[RECORDS PROVIDED Boundary: Start]
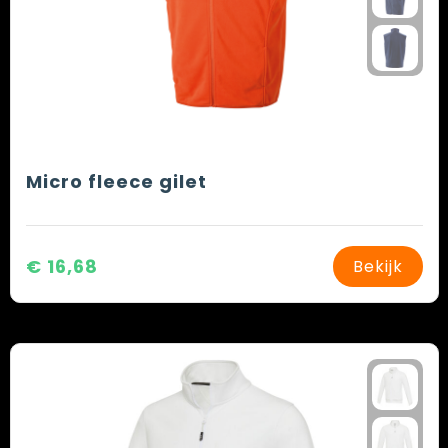
Micro fleece gilet
€ 16,68
Bekijk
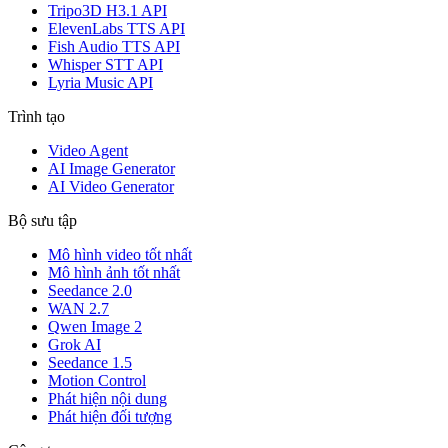
Tripo3D H3.1 API
ElevenLabs TTS API
Fish Audio TTS API
Whisper STT API
Lyria Music API
Trình tạo
Video Agent
AI Image Generator
AI Video Generator
Bộ sưu tập
Mô hình video tốt nhất
Mô hình ảnh tốt nhất
Seedance 2.0
WAN 2.7
Qwen Image 2
Grok AI
Seedance 1.5
Motion Control
Phát hiện nội dung
Phát hiện đối tượng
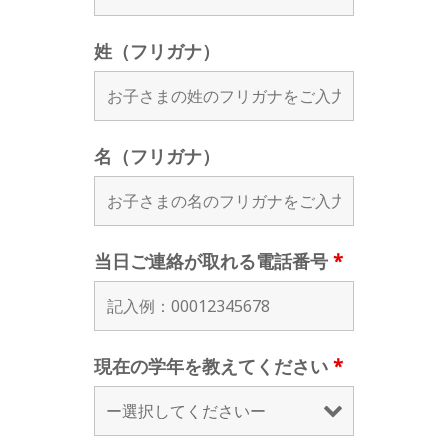
姓（フリガナ）
名（フリガナ）
当日ご連絡が取れる電話番号
*
現在の学年を教えてください
*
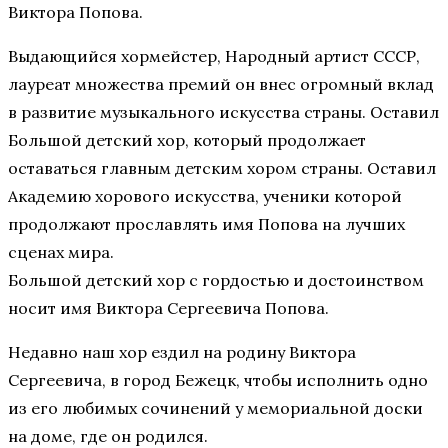
Виктора Попова.
Выдающийся хормейстер, Народный артист СССР,
лауреат множества премий он внес огромный вклад
в развитие музыкального искусства страны. Оставил
Большой детский хор, который продолжает
оставаться главным детским хором страны. Оставил
Академию хорового искусства, ученики которой
продолжают прославлять имя Попова на лучших
сценах мира.
Большой детский хор с гордостью и достоинством
носит имя Виктора Сергеевича Попова.
Недавно наш хор ездил на родину Виктора
Сергеевича, в город Бежецк, чтобы исполнить одно
из его любимых сочинений у мемориальной доски
на доме, где он родился.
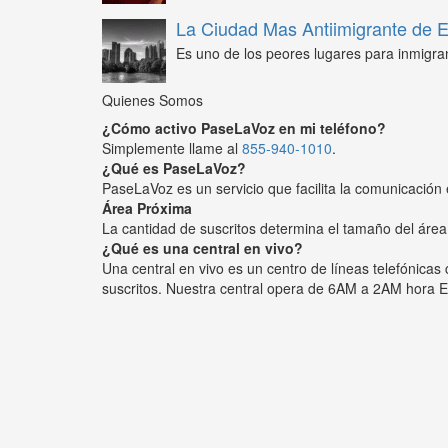
La Ciudad Mas Antiimigrante de
Es uno de los peores lugares para inmigra
Quienes Somos
¿Cómo activo PaseLaVoz en mi teléfono?
Simplemente llame al
855-940-1010
.
¿Qué es PaseLaVoz?
PaseLaVoz es un servicio que facilita la comunicación 
Área Próxima
La cantidad de suscritos determina el tamaño del área
¿Qué es una central en vivo?
Una central en vivo es un centro de líneas telefónica
suscritos. Nuestra central opera de 6AM a 2AM hora E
[RECORDS PROVIDED Boundary: End]
Search the entries for "Большой" and copy out each line that has it.

Большой детский хор, который продолжает
Большой детский хор с гордостью и достоинством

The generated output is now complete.